Eleanor’s knees trembled at Søren’s words. She couldn’t help but picture herself in a silken gown being escorted to the bedroom of the king, a king who bore a strong resemblance to the priest in front of her.

“Eleanor?” Søren prompted.

“What?”

“You whimpered.”

“Did I?” She had. She knew she had. “Sorry about that.”

He leaned back in his chair again and looked at her without a smile on his face but with a dark and amused gleam in his eyes. Right there—she saw it. That look. Those eyes. He knew he’d turned her on with his words and was congratulating himself for it. The expression on his face was arrogant, patronizing and imperious. She wanted him so much it hurt.

“Who’s disconcerted now?” he asked.

She narrowed her eyes at him. Without a doubt, he was the only man who’d ever lived who could make the word disconcerted sound sexy.

“Whatever this game is we’re playing,” she finally said, “I’m going to win it.”

If she expected him to be thrown off or confused by that statement, she was sorely disappointed.

“If you trust me and obey me,” he said, “we might both win.”

Trust him. Obey him … She could do that. And out of nowhere came the answer. Eleanor knew exactly what Esther had taken with her.

“I know what Esther took with her to the king,” she said, looking up at him with a smile.

“You do?”

“When I know I’m going to ace a test, I go to class with nothing but my pencil,” Eleanor said. “If Esther knew she was going to ace her audition, she wouldn’t have taken anything with her at all.”

“You might be right.”

“Might? I’m sure of it. But I wish the Bible writers hadn’t skipped all the good details.”

“I told you it had sex in it if you used your imagination.”

“Oh, I’m using it. I’m using it hard.”

“Go use it to do your homework.”

“First day of school. I don’t have any homework.”

“Did you do your other homework I gave you?”

“Oh, yeah. You’re totally full of shit. Psalm 116. And I quote, ‘The Lord is the keeper of the little ones, I was little and he delivered me.’ God loves little people, He keeps them and He delivers them. I’m short so God is going to keep me and deliver me because I am a little one. Considering He sent you to keep me out of prison, I think I have all the proof I need.”
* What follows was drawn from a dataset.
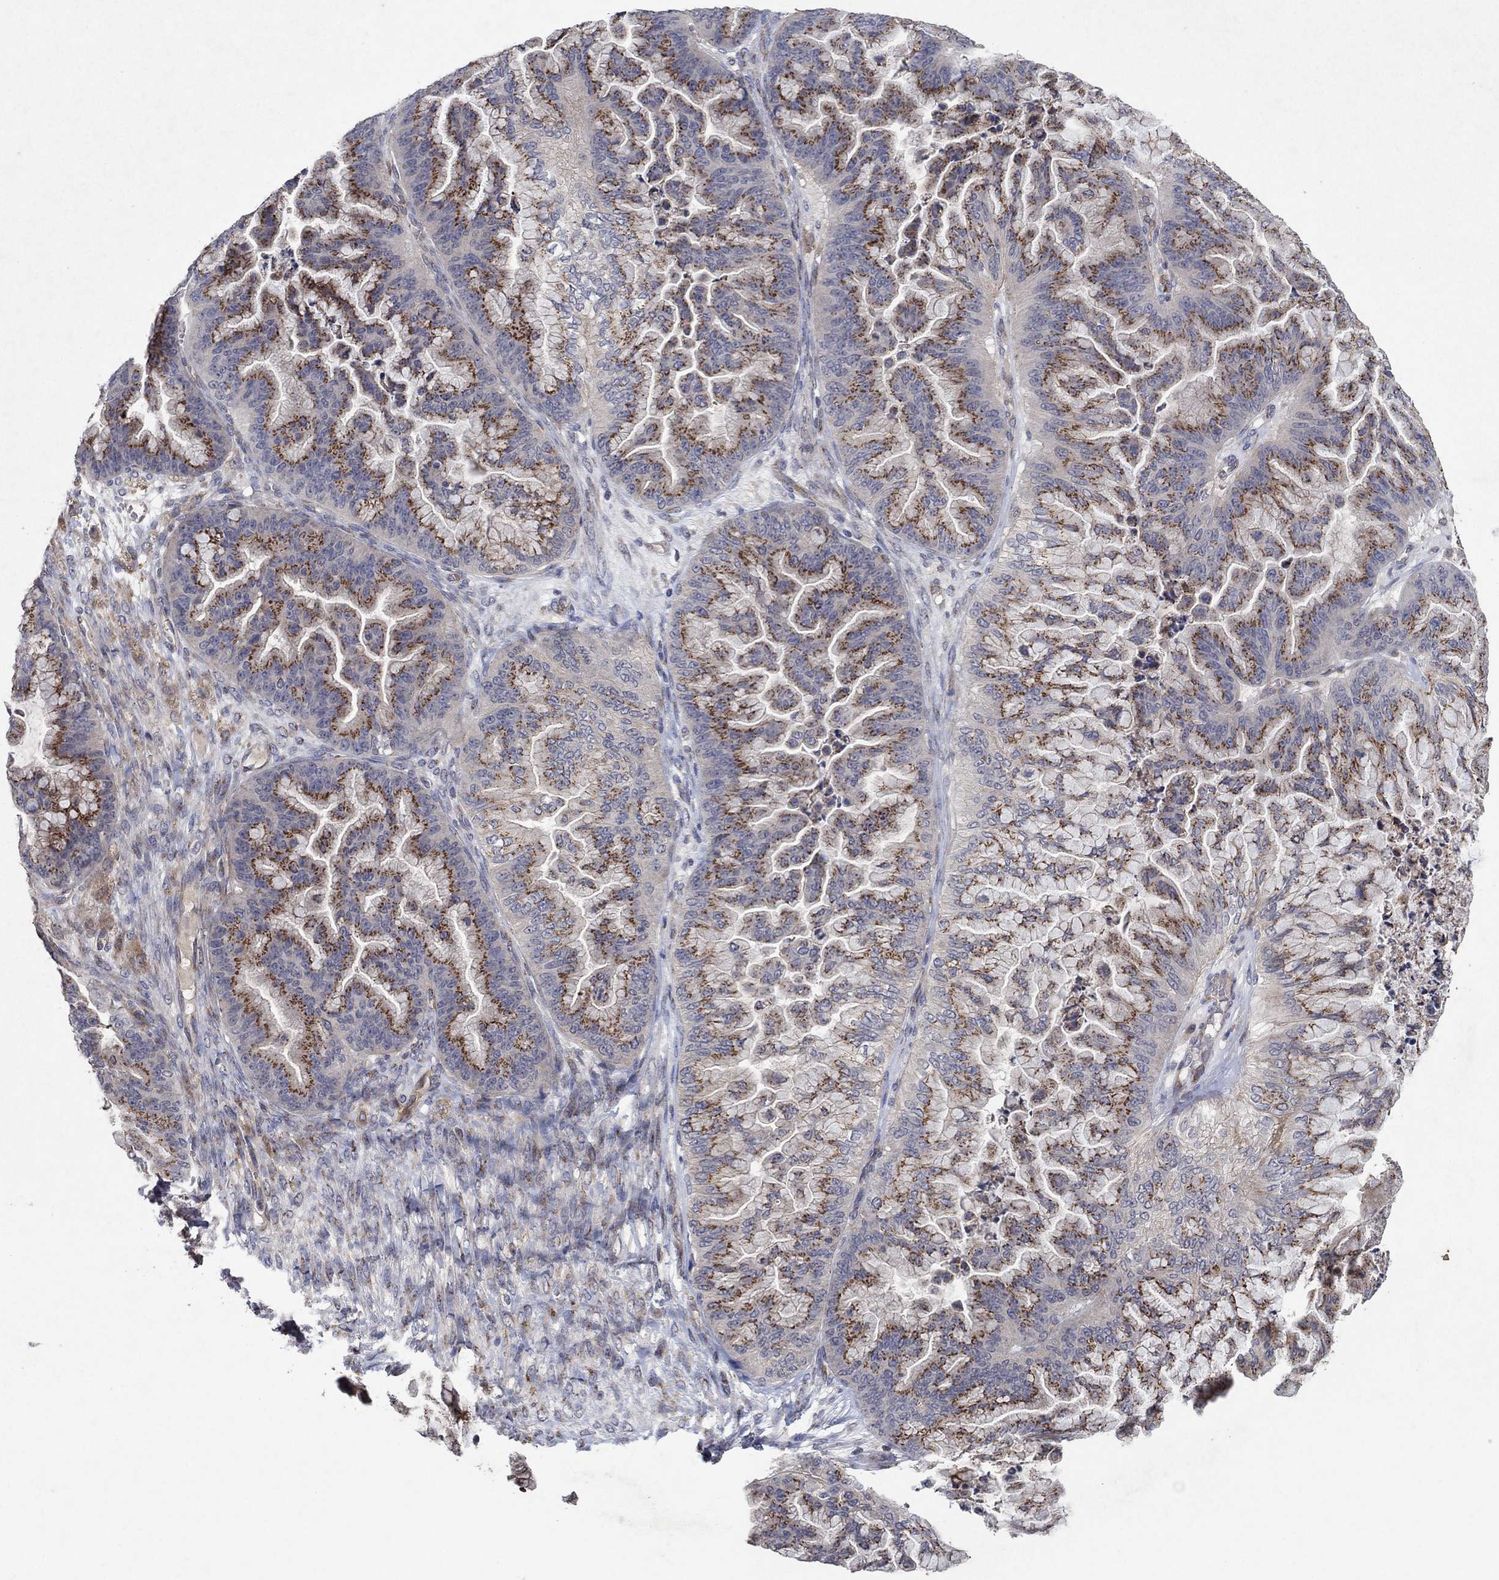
{"staining": {"intensity": "strong", "quantity": "25%-75%", "location": "cytoplasmic/membranous"}, "tissue": "ovarian cancer", "cell_type": "Tumor cells", "image_type": "cancer", "snomed": [{"axis": "morphology", "description": "Cystadenocarcinoma, mucinous, NOS"}, {"axis": "topography", "description": "Ovary"}], "caption": "High-magnification brightfield microscopy of ovarian cancer stained with DAB (brown) and counterstained with hematoxylin (blue). tumor cells exhibit strong cytoplasmic/membranous expression is present in about25%-75% of cells.", "gene": "FRG1", "patient": {"sex": "female", "age": 67}}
“Very good, Little One.” He smiled broadly and for a moment she was nearly blinded by it.

“Don’t call me Little One.”

“Do you hate it?”

“Totally.”

“Good. Now go find something to do, Little One. I’m working on my dissertation and you are detrimental to my powers of concentration.”

“What am I supposed to do?”

“You could use your impressive powers of imagination and your newfound prowess as a Bible scholar to formulate a theory on what Esther did to earn the king’s favor.”
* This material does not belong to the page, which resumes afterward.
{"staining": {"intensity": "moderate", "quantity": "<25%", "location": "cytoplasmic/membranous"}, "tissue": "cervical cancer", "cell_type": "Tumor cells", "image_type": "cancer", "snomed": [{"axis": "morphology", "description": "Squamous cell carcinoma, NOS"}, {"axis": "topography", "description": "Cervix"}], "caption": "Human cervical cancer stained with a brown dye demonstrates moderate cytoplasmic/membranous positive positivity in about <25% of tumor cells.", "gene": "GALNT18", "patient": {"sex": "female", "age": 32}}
“So I’m supposed to figure out what made her better in bed than anyone else?”

“Precisely.”

“My kind of homework.”

Eleanor left Søren in his office with his eight billion books and his dissertation. She hid out in the food bank pantry and rearranged the cans of green beans on the floor into columns like she’d seen in pictures of exotic palaces.

As she stared at her green bean palace in front of her, Eleanor picked up a pen. On the top of a clean sheet of notebook paper she wrote:

One Night with the King.

For the fun of it she wrote underneath, By Eleanor Schreiber. And then she wrote for four straight hours.